А это означает, — продолжаю я, не дав ему перебить, — это означает, что закон тяготения не существует нигде, кроме как в головах людей! Это призрак! Мы все очень заносчивы и самонадеянны, третируя призраки других, но сами становимся столь же невежественными и суеверными варварами, когда дело доходит до наших собственных.
— Почему же тогда все верят в закон тяготения?
— Массовый гипноз. В своей очень ортодоксальной форме, называемой «образование».
— В смысле, учитель гипнотизирует детей, чтобы те верили в закон тяготения?
— Конечно.
— Это абсурд.
— Вы слышали о важности зрительного контакта в школьном классе? Каждый педагог подчеркивает это. Ни один педагог этого не объясняет.

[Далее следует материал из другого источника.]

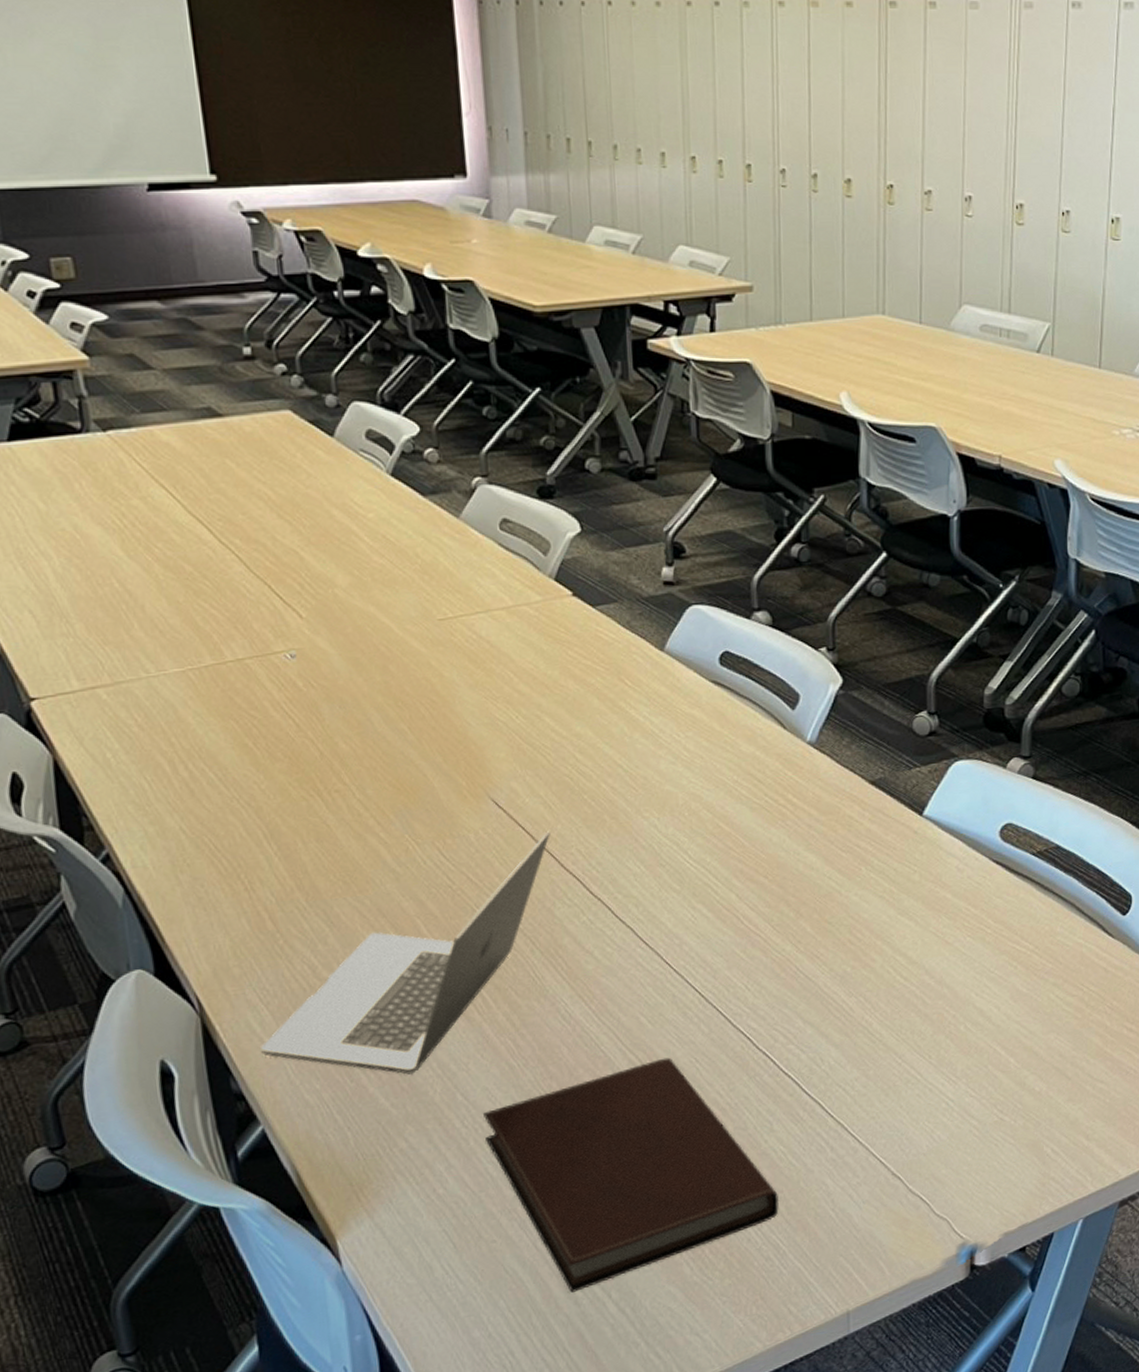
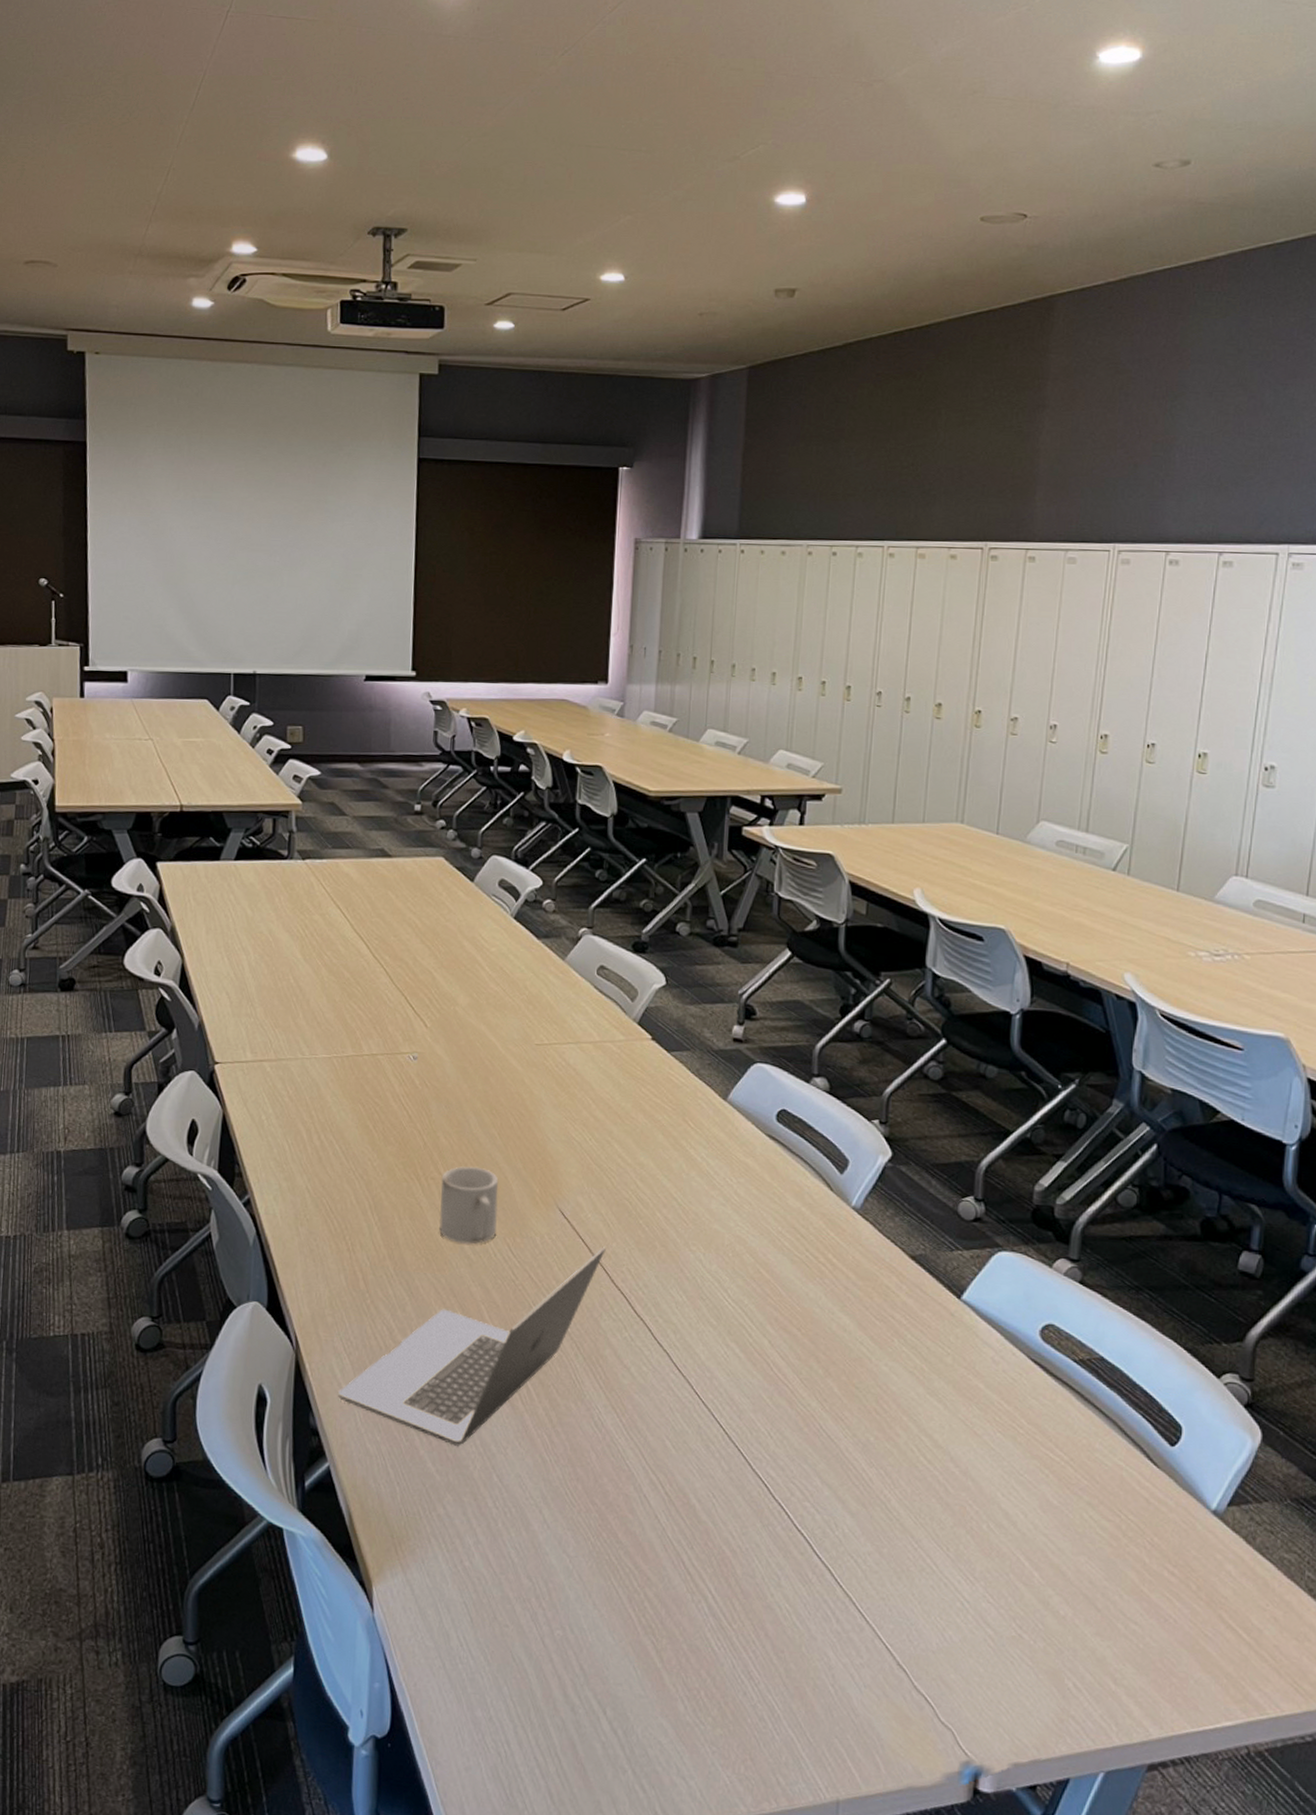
mug: none [347,769,422,858] -> present [439,1166,499,1244]
notebook: present [482,1057,780,1293] -> none [512,1485,780,1699]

Джон качает головой и наливает мне еще. Он подносит руку ко рту и театральным шепотом говорит Сильвии:
— Знаешь, он всегда производил впечатление такого нормального парня.
Я парирую:
— Это первая нормальная вещь, которую я сказал за последние недели. Остальное время я прикидываюсь безумцем двадцатого века — таким, как вы. Чтобы не привлекать внимания.
Но повторю — для тебя. Мы верим, что лишенные оболочки слова сэра Исаака Ньютона сидели в самой середине небытия за миллиарды лет до того, как он родился, и что он эти слова магически открыл. Они существовали всегда, даже когда ни к чему не применялись. Постепенно появился мир, и они стали применяться к нему. Фактически, сами эти слова и были тем, что образовало мир. Это, Джон, смешно.
Проблема, противоречие, на котором застряли ученые, — разум. Разум не обладает ни материей, ни энергией, но его господства над всем, что они делают, не избежать. Логика существует в умах. Числа существуют только в умах. Я не расстраиваюсь, когда ученые говорят, что привидения существуют в умах. Меня достает лишь вот это «только». Наука тоже — только в твоем уме, и именно это ее не портит.
Они просто смотрят на меня, поэтому я продолжаю:
— Законы природы — человеческие изобретения, вроде привидений. Законы логики, математики — тоже человеческие изобретения, вроде привидений. Вся эта благословенная штука — человеческое изобретение, включая само представление о том, что это — не есть человеческое изобретение. Мир не имеет вообще никакого существования вне человеческого воображения. Все это — привидение, и в древности его таковым и признали: весь этот благословенный мир, в котором мы живем. Он управляется привидениями. Мы видим то, что видим, потому что привидения нам это показывают: призраки Моисея, Христа, Будды, Платона, Декарта, Руссо, Джефферсона, Линкольна — снова, снова и снова. Исаак Ньютон — очень хорошее привидение. Одно из лучших. Ваш здравый смысл — не больше, чем голоса тысяч и тысяч таких привидений из прошлого. Призраки опять и опять. Призраки, которые пытаются найти свое место среди живущих.
Джон, видимо, слишком погружен в мысли, чтобы ответить что-то, но Сильвия возбуждена:
— Откуда ты взял все эти идеи? — спрашивает она.